* Aim of the exercise
Each line of the data below either holds "foundation" or does not. Report how many do, and only that.

***** Extracted entries

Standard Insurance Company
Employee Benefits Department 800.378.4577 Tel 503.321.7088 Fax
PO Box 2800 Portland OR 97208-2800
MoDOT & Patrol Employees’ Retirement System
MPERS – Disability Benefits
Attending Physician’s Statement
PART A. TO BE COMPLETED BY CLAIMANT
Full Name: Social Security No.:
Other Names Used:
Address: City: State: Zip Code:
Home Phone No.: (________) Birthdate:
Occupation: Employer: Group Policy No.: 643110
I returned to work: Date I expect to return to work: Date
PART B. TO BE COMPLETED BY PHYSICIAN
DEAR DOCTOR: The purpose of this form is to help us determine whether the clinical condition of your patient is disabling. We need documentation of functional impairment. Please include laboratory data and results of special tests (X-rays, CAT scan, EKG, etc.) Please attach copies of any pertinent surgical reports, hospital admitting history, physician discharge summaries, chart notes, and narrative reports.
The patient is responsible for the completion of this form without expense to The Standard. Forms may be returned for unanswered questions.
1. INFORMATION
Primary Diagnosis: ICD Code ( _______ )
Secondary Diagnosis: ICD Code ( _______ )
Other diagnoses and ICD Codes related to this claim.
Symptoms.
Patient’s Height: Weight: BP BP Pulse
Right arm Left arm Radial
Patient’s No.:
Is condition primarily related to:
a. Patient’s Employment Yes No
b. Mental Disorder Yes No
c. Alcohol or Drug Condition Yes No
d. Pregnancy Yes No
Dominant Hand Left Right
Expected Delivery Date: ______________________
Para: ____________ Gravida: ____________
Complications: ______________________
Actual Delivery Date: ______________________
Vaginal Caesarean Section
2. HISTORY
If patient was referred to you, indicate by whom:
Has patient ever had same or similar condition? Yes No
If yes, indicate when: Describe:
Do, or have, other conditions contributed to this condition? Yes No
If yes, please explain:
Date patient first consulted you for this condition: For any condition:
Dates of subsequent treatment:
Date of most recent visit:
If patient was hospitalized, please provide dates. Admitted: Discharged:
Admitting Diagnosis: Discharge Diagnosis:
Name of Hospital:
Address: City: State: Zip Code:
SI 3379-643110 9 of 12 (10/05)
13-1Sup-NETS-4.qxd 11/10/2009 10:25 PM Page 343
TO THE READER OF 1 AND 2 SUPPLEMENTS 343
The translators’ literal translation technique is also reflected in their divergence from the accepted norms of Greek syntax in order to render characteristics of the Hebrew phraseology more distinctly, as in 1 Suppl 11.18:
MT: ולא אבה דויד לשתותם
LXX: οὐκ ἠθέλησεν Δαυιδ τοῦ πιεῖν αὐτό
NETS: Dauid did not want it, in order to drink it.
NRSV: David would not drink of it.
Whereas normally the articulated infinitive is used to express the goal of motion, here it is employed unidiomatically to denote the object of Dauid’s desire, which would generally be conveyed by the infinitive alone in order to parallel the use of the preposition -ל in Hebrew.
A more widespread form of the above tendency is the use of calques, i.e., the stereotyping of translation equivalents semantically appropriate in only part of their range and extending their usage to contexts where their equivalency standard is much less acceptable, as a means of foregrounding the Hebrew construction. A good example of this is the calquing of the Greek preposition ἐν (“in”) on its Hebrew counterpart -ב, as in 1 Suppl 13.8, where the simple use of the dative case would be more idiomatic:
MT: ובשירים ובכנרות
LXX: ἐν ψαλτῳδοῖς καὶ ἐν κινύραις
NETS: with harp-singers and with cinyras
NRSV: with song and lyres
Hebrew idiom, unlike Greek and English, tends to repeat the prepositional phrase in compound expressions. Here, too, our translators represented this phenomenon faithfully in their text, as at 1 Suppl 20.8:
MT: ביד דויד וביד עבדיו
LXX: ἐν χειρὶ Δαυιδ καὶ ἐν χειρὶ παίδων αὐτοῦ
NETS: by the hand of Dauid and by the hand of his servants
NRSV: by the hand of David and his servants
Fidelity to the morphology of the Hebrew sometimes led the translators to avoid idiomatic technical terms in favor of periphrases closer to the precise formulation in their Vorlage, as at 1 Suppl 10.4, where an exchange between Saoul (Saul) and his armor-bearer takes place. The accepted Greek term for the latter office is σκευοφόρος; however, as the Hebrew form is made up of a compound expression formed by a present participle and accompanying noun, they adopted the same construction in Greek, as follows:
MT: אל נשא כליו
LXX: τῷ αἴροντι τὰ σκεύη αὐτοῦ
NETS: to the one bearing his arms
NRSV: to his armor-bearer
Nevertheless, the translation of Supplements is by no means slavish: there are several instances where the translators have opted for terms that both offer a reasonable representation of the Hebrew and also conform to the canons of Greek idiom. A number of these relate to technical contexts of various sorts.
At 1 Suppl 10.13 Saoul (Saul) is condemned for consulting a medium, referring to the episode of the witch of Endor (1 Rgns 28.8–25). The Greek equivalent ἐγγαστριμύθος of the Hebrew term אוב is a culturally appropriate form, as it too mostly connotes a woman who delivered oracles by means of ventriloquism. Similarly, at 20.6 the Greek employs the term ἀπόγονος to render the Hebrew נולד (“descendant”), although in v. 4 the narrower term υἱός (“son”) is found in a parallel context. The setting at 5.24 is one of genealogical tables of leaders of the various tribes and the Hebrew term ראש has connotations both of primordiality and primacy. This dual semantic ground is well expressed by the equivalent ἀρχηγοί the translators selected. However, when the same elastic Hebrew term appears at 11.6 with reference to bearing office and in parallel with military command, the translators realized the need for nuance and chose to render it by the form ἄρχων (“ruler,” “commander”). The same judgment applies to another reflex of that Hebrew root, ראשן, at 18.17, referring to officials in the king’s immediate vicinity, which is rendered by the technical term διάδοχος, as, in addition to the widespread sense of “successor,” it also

**********
***** Extracted entries

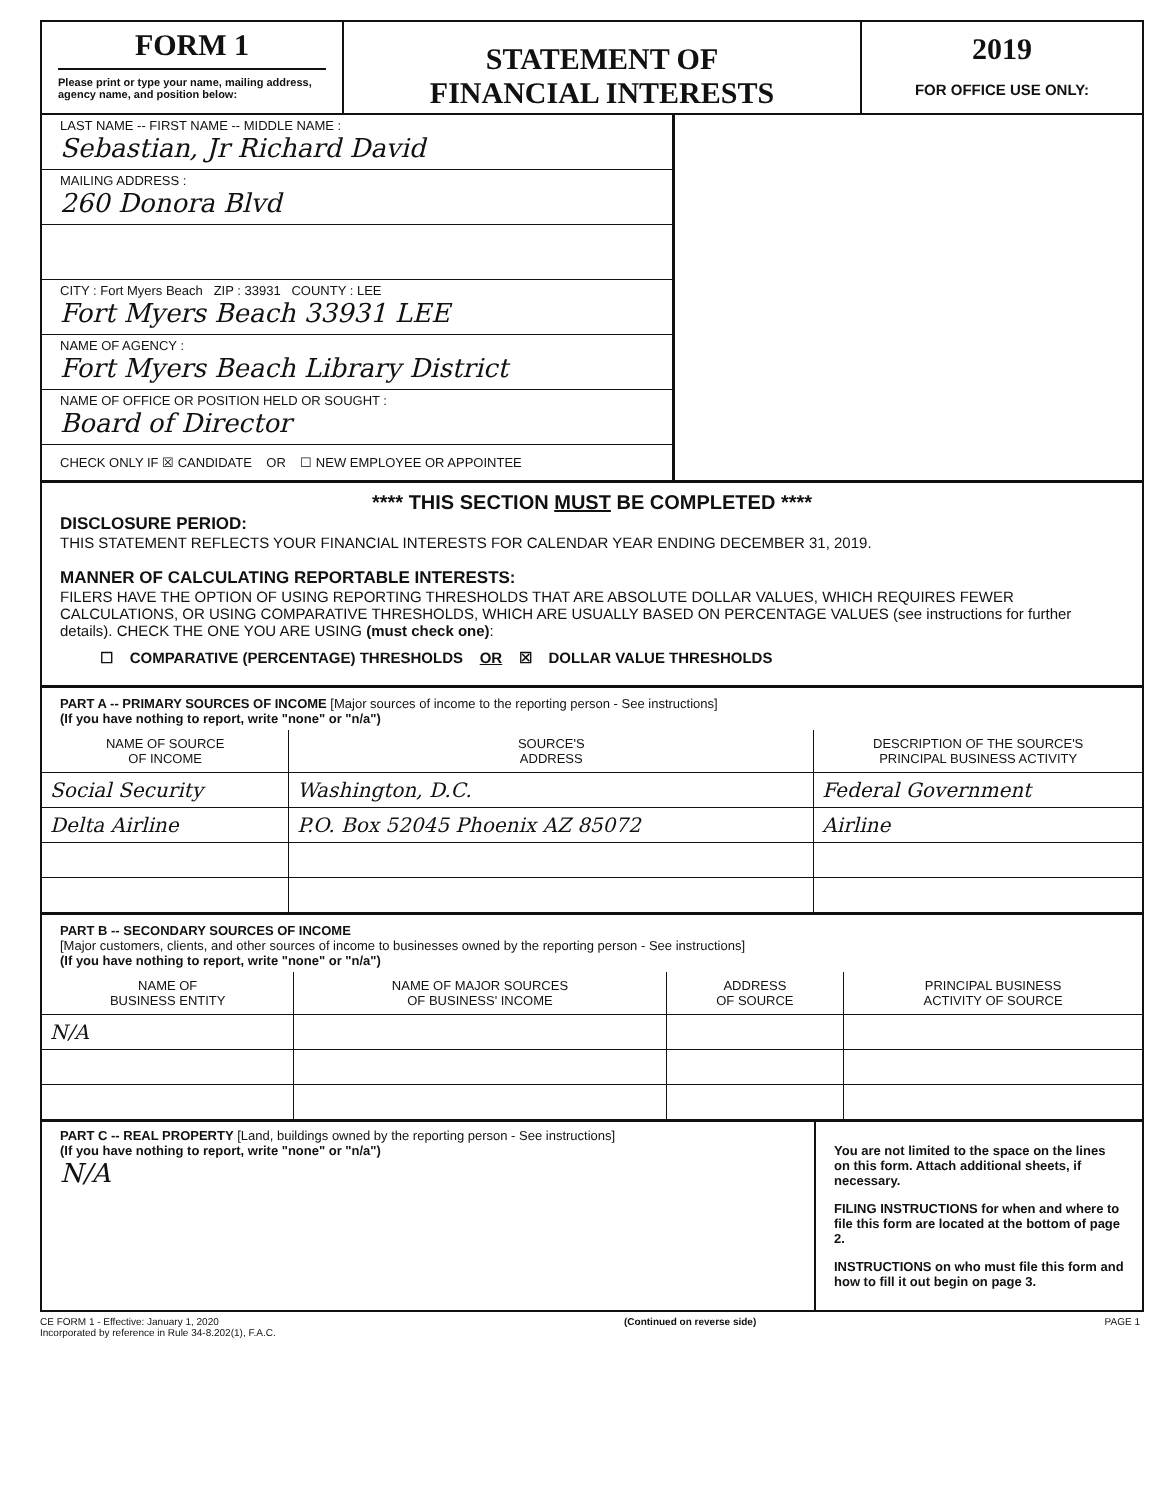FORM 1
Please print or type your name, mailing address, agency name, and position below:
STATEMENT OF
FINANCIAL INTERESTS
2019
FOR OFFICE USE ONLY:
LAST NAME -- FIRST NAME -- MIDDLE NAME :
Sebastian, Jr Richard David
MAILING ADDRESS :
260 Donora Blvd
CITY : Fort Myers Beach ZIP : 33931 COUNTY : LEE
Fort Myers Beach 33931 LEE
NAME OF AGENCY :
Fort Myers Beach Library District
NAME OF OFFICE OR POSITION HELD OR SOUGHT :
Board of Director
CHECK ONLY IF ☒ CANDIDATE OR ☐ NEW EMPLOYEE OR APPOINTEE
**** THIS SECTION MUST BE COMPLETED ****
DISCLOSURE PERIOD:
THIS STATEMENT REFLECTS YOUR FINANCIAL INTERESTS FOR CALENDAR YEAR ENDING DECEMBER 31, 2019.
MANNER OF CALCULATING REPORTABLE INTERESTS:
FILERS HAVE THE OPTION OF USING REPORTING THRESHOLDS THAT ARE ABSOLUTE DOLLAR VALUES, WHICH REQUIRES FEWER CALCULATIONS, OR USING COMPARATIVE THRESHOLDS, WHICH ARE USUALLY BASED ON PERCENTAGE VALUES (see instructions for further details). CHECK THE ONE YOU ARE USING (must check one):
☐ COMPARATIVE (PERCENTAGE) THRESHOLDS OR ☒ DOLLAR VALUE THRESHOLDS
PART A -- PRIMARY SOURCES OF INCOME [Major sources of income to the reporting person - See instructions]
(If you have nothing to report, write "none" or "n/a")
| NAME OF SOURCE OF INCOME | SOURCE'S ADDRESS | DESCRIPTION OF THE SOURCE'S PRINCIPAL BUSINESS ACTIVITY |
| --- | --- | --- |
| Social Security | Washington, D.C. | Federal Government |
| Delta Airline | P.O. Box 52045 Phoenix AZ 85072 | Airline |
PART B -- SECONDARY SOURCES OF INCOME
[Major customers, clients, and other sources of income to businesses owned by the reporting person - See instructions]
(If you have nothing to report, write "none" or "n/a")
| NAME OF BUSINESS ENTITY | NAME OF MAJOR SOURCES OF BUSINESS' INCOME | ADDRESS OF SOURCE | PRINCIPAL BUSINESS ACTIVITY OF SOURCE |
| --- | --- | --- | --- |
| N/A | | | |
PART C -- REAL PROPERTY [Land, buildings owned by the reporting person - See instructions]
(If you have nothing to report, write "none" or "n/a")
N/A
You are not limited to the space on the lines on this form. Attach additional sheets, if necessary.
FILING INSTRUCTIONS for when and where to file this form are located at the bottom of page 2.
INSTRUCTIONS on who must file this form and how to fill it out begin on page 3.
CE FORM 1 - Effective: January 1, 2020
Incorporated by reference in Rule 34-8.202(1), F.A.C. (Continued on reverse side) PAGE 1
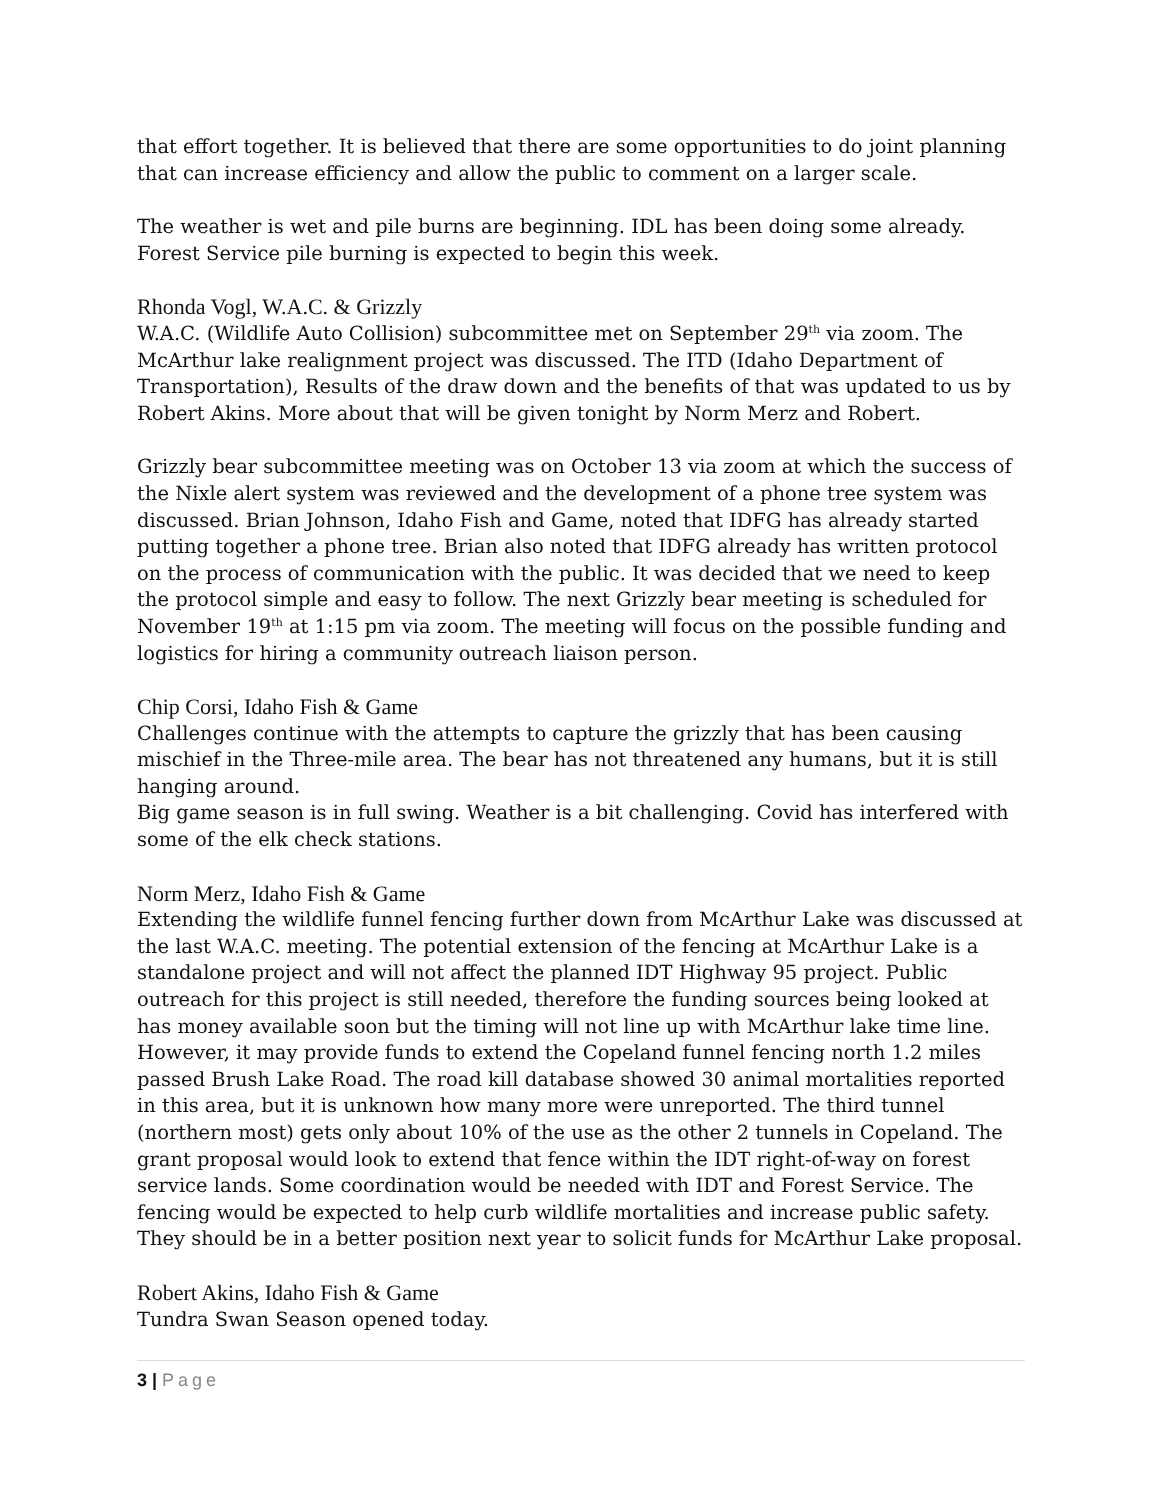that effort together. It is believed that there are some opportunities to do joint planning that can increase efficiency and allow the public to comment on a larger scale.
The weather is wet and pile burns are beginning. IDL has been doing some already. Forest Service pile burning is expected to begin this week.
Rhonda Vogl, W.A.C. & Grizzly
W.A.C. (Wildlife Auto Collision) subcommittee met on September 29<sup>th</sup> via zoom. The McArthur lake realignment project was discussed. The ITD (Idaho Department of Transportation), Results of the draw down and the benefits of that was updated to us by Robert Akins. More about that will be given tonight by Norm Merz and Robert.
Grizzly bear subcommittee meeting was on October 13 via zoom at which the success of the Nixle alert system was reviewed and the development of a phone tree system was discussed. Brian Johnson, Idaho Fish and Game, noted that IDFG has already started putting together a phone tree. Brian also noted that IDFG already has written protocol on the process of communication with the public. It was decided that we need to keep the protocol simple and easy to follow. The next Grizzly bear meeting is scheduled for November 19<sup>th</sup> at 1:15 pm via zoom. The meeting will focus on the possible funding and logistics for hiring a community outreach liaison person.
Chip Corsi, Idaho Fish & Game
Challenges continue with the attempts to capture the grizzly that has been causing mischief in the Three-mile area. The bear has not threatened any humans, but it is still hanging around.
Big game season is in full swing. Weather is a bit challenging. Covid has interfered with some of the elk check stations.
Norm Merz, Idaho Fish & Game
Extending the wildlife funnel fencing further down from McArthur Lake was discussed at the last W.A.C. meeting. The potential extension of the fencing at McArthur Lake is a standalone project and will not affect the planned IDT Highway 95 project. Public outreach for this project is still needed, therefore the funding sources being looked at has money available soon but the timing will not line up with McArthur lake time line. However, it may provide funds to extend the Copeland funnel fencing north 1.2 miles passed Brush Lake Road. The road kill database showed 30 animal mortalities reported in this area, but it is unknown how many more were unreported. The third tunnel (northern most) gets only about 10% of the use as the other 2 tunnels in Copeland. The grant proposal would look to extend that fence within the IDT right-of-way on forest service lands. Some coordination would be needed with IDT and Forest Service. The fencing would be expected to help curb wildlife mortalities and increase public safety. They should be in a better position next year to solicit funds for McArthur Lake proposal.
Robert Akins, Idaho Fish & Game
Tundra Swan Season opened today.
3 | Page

**********
***** Extracted entries

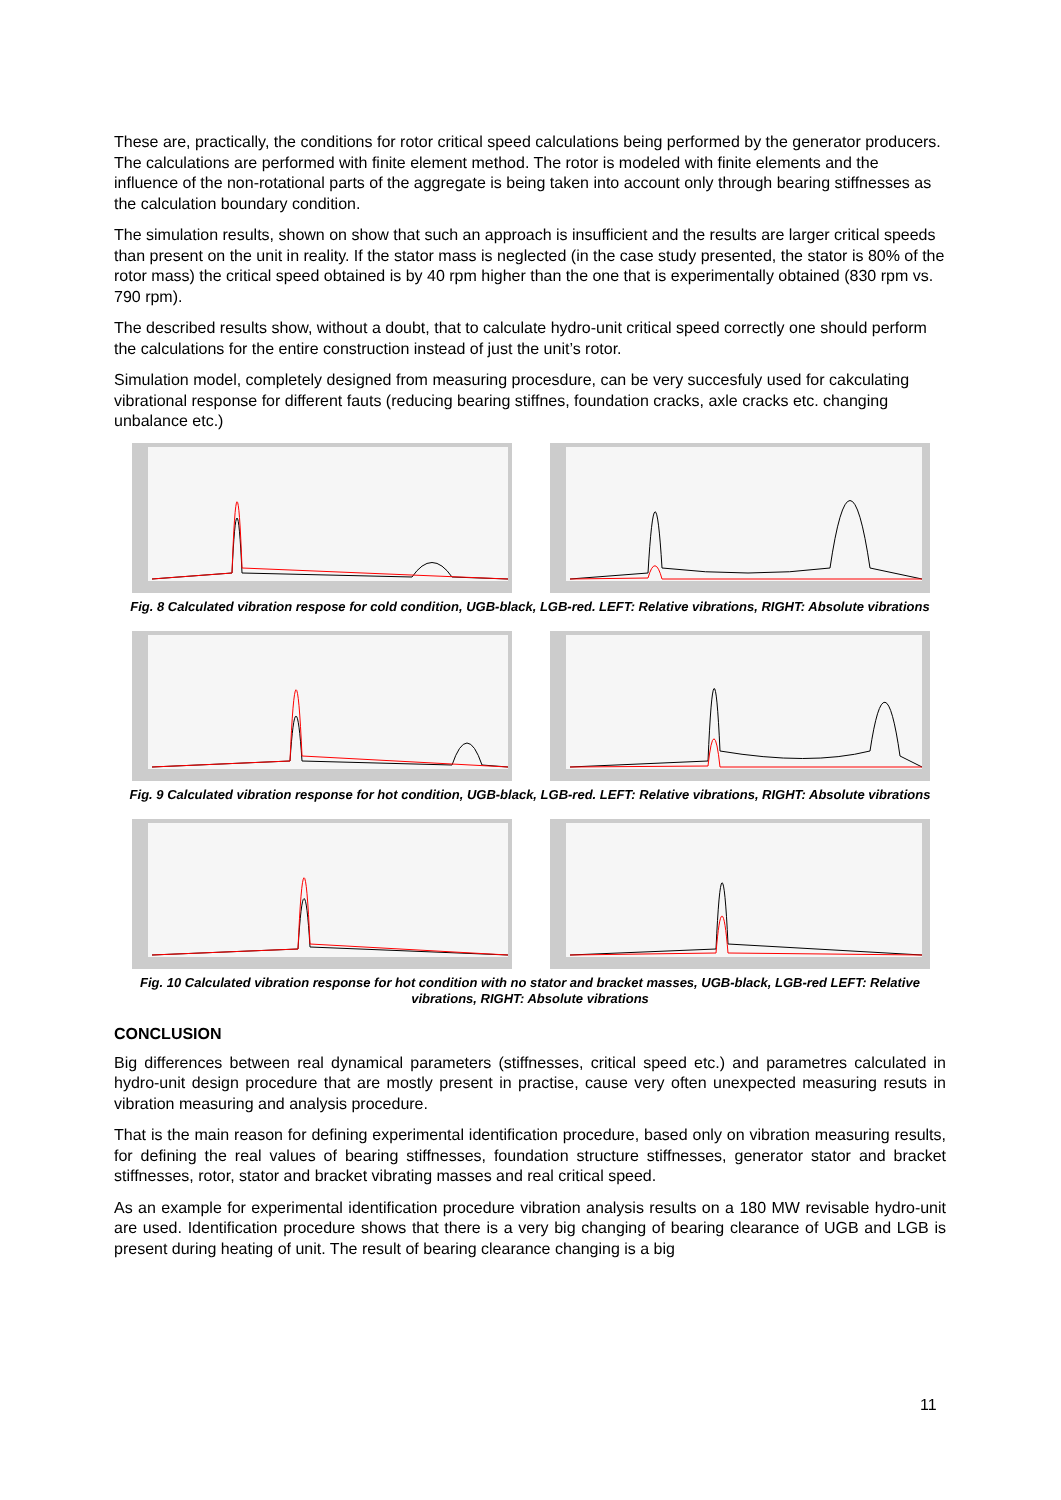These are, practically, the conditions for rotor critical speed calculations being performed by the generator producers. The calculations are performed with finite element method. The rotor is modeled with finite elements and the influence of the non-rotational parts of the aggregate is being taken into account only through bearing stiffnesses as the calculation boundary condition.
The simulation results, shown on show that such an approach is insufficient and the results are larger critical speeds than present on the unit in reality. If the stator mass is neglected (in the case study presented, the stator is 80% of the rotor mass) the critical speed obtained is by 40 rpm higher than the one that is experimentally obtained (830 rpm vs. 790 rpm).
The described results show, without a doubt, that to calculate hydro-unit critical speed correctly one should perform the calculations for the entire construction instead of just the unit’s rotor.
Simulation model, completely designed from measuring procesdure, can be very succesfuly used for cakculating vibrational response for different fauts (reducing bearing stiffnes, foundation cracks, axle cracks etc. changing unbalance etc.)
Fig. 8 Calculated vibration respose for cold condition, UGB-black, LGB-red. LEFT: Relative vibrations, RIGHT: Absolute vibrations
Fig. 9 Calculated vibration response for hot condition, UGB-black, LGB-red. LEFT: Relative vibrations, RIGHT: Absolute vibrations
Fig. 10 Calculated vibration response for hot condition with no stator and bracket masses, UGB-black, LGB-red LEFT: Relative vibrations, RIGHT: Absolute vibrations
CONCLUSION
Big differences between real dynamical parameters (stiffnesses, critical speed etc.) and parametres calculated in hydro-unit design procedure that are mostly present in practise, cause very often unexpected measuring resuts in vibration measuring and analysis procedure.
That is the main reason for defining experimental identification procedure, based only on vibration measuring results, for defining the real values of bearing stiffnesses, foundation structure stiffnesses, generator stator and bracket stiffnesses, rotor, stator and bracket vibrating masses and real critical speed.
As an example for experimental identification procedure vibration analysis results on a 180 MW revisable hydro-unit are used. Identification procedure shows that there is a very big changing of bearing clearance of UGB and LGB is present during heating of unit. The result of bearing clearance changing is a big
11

**********

* Solution to this exercise
2